───── ENTRIES SHOWN ─────

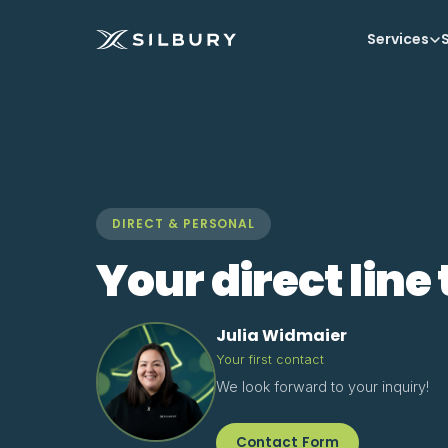
Services
S
DIRECT & PERSONAL
Your direct line 
Julia Widmaier
Your first contact
We look forward to your inquiry!
Contact Form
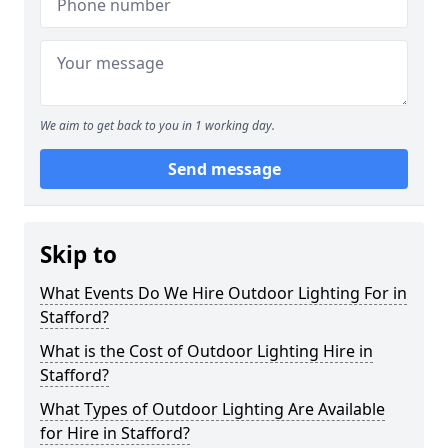
We aim to get back to you in 1 working day.
Send message
Skip to
What Events Do We Hire Outdoor Lighting For in
Stafford?
What is the Cost of Outdoor Lighting Hire in
Stafford?
What Types of Outdoor Lighting Are Available
for Hire in Stafford?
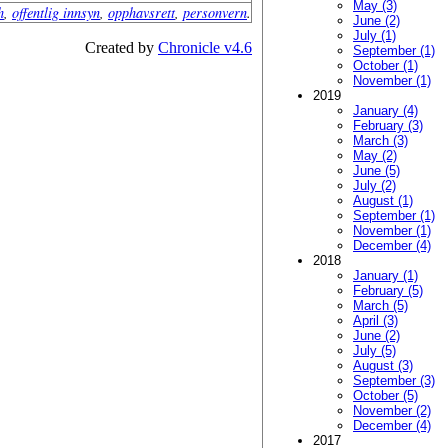
May (3)
h
,
offentlig innsyn
,
opphavsrett
,
personvern
.
June (2)
July (1)
Created by
Chronicle v4.6
September (1)
October (1)
November (1)
2019
January (4)
February (3)
March (3)
May (2)
June (5)
July (2)
August (1)
September (1)
November (1)
December (4)
2018
January (1)
February (5)
March (5)
April (3)
June (2)
July (5)
August (3)
September (3)
October (5)
November (2)
December (4)
2017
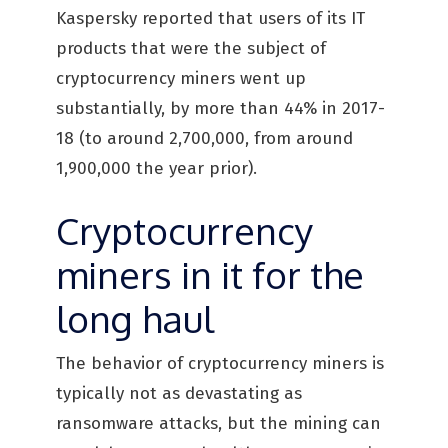
Kaspersky reported that users of its IT
products that were the subject of
cryptocurrency miners went up
substantially, by more than 44% in 2017-
18 (to around 2,700,000, from around
1,900,000 the year prior).
Cryptocurrency
miners in it for the
long haul
The behavior of cryptocurrency miners is
typically not as devastating as
ransomware attacks, but the mining can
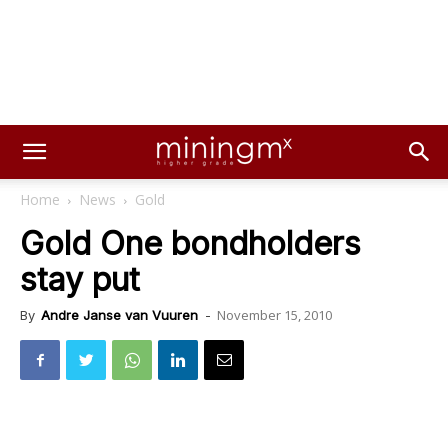
Home
News
Gold
Gold One bondholders
stay put
November 15, 2010
By
Andre Janse van Vuuren
-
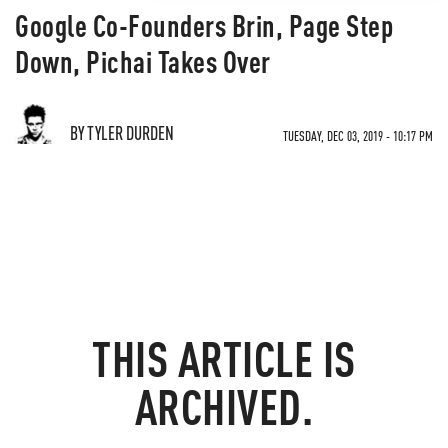
Google Co-Founders Brin, Page Step
Down, Pichai Takes Over
BY TYLER DURDEN
TUESDAY, DEC 03, 2019 - 10:17 PM
THIS ARTICLE IS
ARCHIVED.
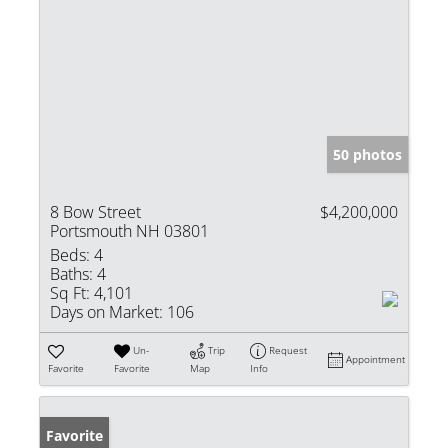
50 photos
8 Bow Street
$4,200,000
Portsmouth NH 03801
Beds:
4
Baths:
4
Sq Ft:
4,101
Days on Market:
106
Un-
Trip
Request
Appointment
Favorite
Favorite
Map
Info
Favorite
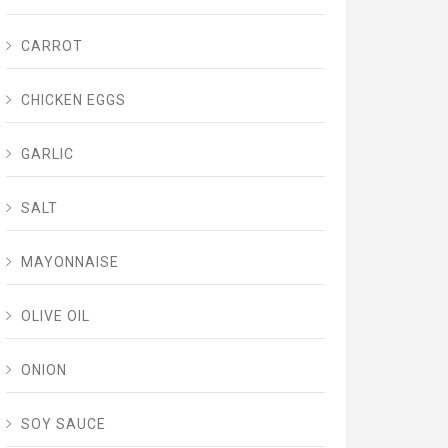
CARROT
CHICKEN EGGS
GARLIC
SALT
MAYONNAISE
OLIVE OIL
ONION
SOY SAUCE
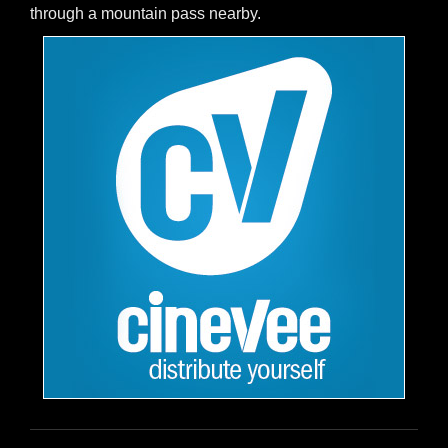
through a mountain pass nearby.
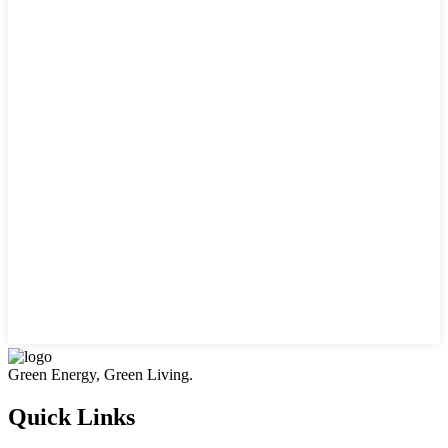
Green Energy, Green Living.
Quick Links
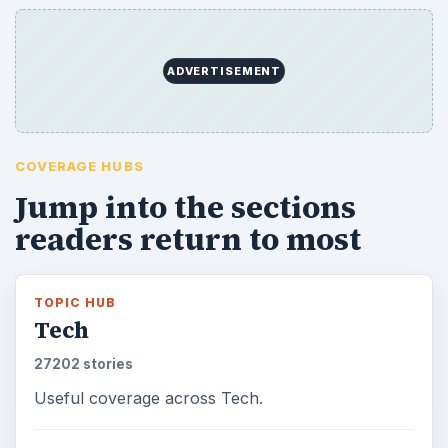
ADVERTISEMENT
COVERAGE HUBS
Jump into the sections
readers return to most
TOPIC HUB
Tech
27202 stories
Useful coverage across Tech.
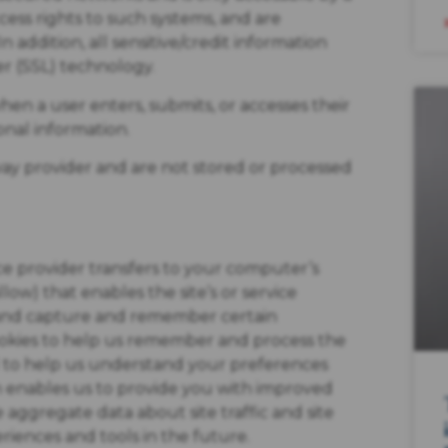
ess rights to such systems, and are
 addition, all sensitive/credit information
r (SSL) technology.
en a user enters, submits, or accesses their
onal information.
way provider and are not stored or processed
rvice provider transfers to your computer’s
ow) that enables the site’s or service
 and capture and remember certain
cookies to help us remember and process the
ed to help us understand your preferences
ch enables us to provide you with improved
 aggregate data about site traffic and site
eriences and tools in the future.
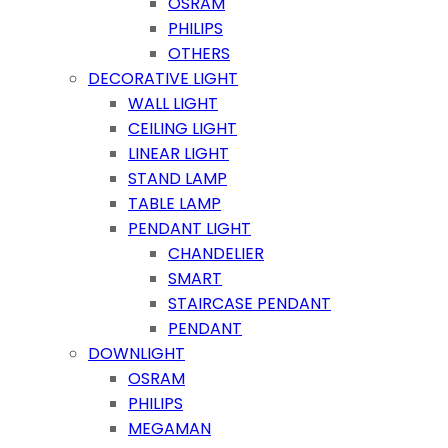
OSRAM
PHILIPS
OTHERS
DECORATIVE LIGHT
WALL LIGHT
CEILING LIGHT
LINEAR LIGHT
STAND LAMP
TABLE LAMP
PENDANT LIGHT
CHANDELIER
SMART
STAIRCASE PENDANT
PENDANT
DOWNLIGHT
OSRAM
PHILIPS
MEGAMAN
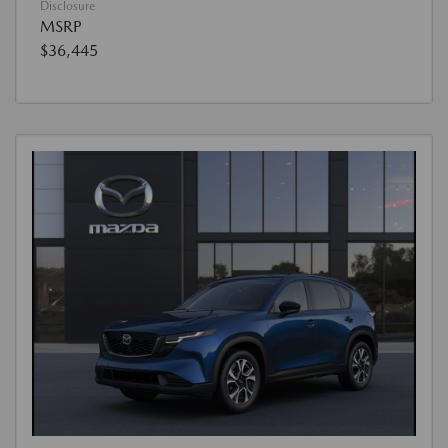
Disclosure
MSRP
$36,445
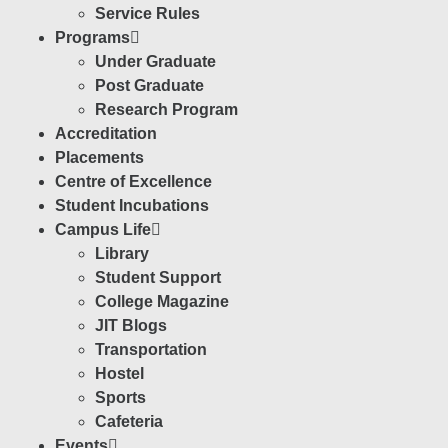
Service Rules
Programs
Under Graduate
Post Graduate
Research Program
Accreditation
Placements
Centre of Excellence
Student Incubations
Campus Life
Library
Student Support
College Magazine
JIT Blogs
Transportation
Hostel
Sports
Cafeteria
Events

─────

## HOW TO COMPLETE THIS TASK
Reproduce every line of text in the listing above word for word, leaving out the pictures.

## YOUR RESPONSE
Services
S
DIRECT & PERSONAL
Your direct line 
Julia Widmaier
Your first contact
We look forward to your inquiry!
Contact Form
We aim to get back to you in 1 working day.
Send message
Skip to
What Events Do We Hire Outdoor Lighting For in
Stafford?
What is the Cost of Outdoor Lighting Hire in
Stafford?
What Types of Outdoor Lighting Are Available
for Hire in Stafford?
May (3)
h
,
offentlig innsyn
,
opphavsrett
,
personvern
.
June (2)
July (1)
Created by
Chronicle v4.6
September (1)
October (1)
November (1)
2019
January (4)
February (3)
March (3)
May (2)
June (5)
July (2)
August (1)
September (1)
November (1)
December (4)
2018
January (1)
February (5)
March (5)
April (3)
June (2)
July (5)
August (3)
September (3)
October (5)
November (2)
December (4)
2017
Kaspersky reported that users of its IT
products that were the subject of
cryptocurrency miners went up
substantially, by more than 44% in 2017-
18 (to around 2,700,000, from around
1,900,000 the year prior).
Cryptocurrency
miners in it for the
long haul
The behavior of cryptocurrency miners is
typically not as devastating as
ransomware attacks, but the mining can
Home
News
Gold
Gold One bondholders
stay put
November 15, 2010
By
Andre Janse van Vuuren
-
Google Co-Founders Brin, Page Step
Down, Pichai Takes Over
BY TYLER DURDEN
TUESDAY, DEC 03, 2019 - 10:17 PM
THIS ARTICLE IS
ARCHIVED.
50 photos
8 Bow Street
$4,200,000
Portsmouth NH 03801
Beds:
4
Baths:
4
Sq Ft:
4,101
Days on Market:
106
Un-
Trip
Request
Appointment
Favorite
Favorite
Map
Info
Favorite
CARROT
CHICKEN EGGS
GARLIC
SALT
MAYONNAISE
OLIVE OIL
ONION
SOY SAUCE
through a mountain pass nearby.
Green Energy, Green Living.
Quick Links
ADVERTISEMENT
COVERAGE HUBS
Jump into the sections
readers return to most
TOPIC HUB
Tech
27202 stories
Useful coverage across Tech.
ess rights to such systems, and are
 addition, all sensitive/credit information
r (SSL) technology.
en a user enters, submits, or accesses their
onal information.
way provider and are not stored or processed
rvice provider transfers to your computer’s
ow) that enables the site’s or service
 and capture and remember certain
cookies to help us remember and process the
ed to help us understand your preferences
ch enables us to provide you with improved
 aggregate data about site traffic and site
eriences and tools in the future.
OSRAM
PHILIPS
OTHERS
DECORATIVE LIGHT
WALL LIGHT
CEILING LIGHT
LINEAR LIGHT
STAND LAMP
TABLE LAMP
PENDANT LIGHT
CHANDELIER
SMART
STAIRCASE PENDANT
PENDANT
DOWNLIGHT
OSRAM
PHILIPS
MEGAMAN
Disclosure
MSRP
$36,445
Service Rules
Programs
Under Graduate
Post Graduate
Research Program
Accreditation
Placements
Centre of Excellence
Student Incubations
Campus Life
Library
Student Support
College Magazine
JIT Blogs
Transportation
Hostel
Sports
Cafeteria
Events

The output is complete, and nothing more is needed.